Wanting a singular packaging tool/vision

fungi · February 13, 2023, 7:14pm

Plenty of GNU/Linux distributions preinstall packages of Python
libraries, many have even written some of their required system
tools in Python so can’t realistically uninstall the Python
libraries those rely on. This is a big part of the reasoning behind
recent features to mark environments as externally managed or
require pip to install into a venv in order to avoid such conflicts.

Yes users often have unrealistic expectations, and the best thing
anyone can do for them is to provide clear error messages rejecting
their attempts to act on those.

pf_moore · February 13, 2023, 7:17pm

But that’s the key point - there are two tools managing site-packages, just like for a Linux distro. Which is what @pzwang said, and what I agreed with. But @rgommers disagreed…

Oh, and I really hope this is of use to people other than me! If everyone else is clear and I’m just being dense, please just tell me

steve.dower · February 13, 2023, 8:31pm

Yeah, I didn’t want to go too deep into this part, since it really is the topic and not the background. But now this is a separate post…

I think this is where the issue just becomes worse for Conda compared to distros, in part because of the scenarios, but also because the Linux distros have partially mitigated things.

Basically, it starts off worse because Conda’s scenarios are “packages that are hard to compile in isolation”, while Linux distros tend to be “packages that we need for other tools in our repo”. Notably, the latter implies that users shouldn’t know or care about those packages,^[1] whereas Conda is providing packages specifically to satisfy a user’s request - it has a stronger obligation to provide everything. If Conda’s users were more “just give me a working environment and I don’t care what’s in there” then they’d be less demanding, and would run into less issues trying to force things into a particular shape.

The other aspect is that Linux distros already separate out their own packages from user-managed ones, whether with user site packages, dist-packages, or some other way. They then have ways to ignore the ones the user provided (e.g. python -s to ignore user site packages) when running their apps that rely solely on packages provided by their repository. (Personally I’d have set this up with a dedicated directory for these packages that is not on sys.path by default, and manually add it in when running a script, e.g. with PYTHONPATH, or some directory relative to the script that is automatically detected by the runtime.)

> _Exercise instructions_
**a)** In the packaging thread, what command is given as a way to ignore user site packages?
**b)** Transcribe the passage of the packaging thread starting with "steve.dower · February" and going on through "partially mitigated things.".
The lines that come next have no part in any of this work.

> _Supplied information_

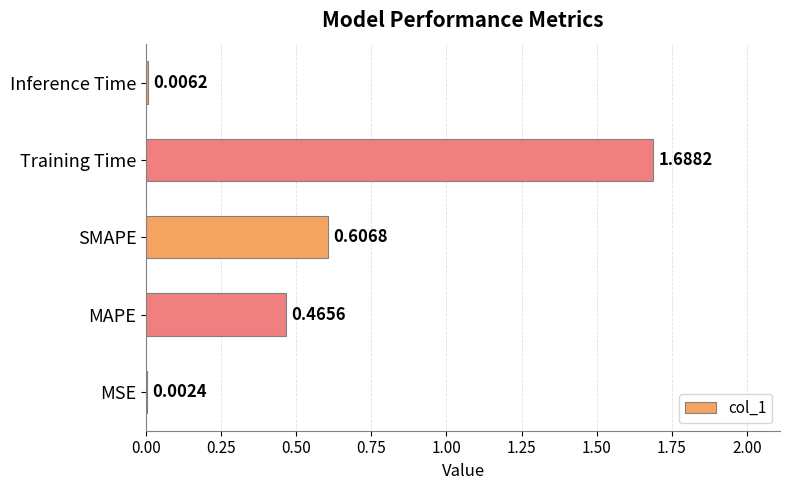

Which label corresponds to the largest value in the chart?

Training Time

> _Responses by task_
**a)** python -s

**b)**
steve.dower · February 13, 2023, 8:31pm

Yeah, I didn’t want to go too deep into this part, since it really is the topic and not the background. But now this is a separate post…

I think this is where the issue just becomes worse for Conda compared to distros, in part because of the scenarios, but also because the Linux distros have partially mitigated things.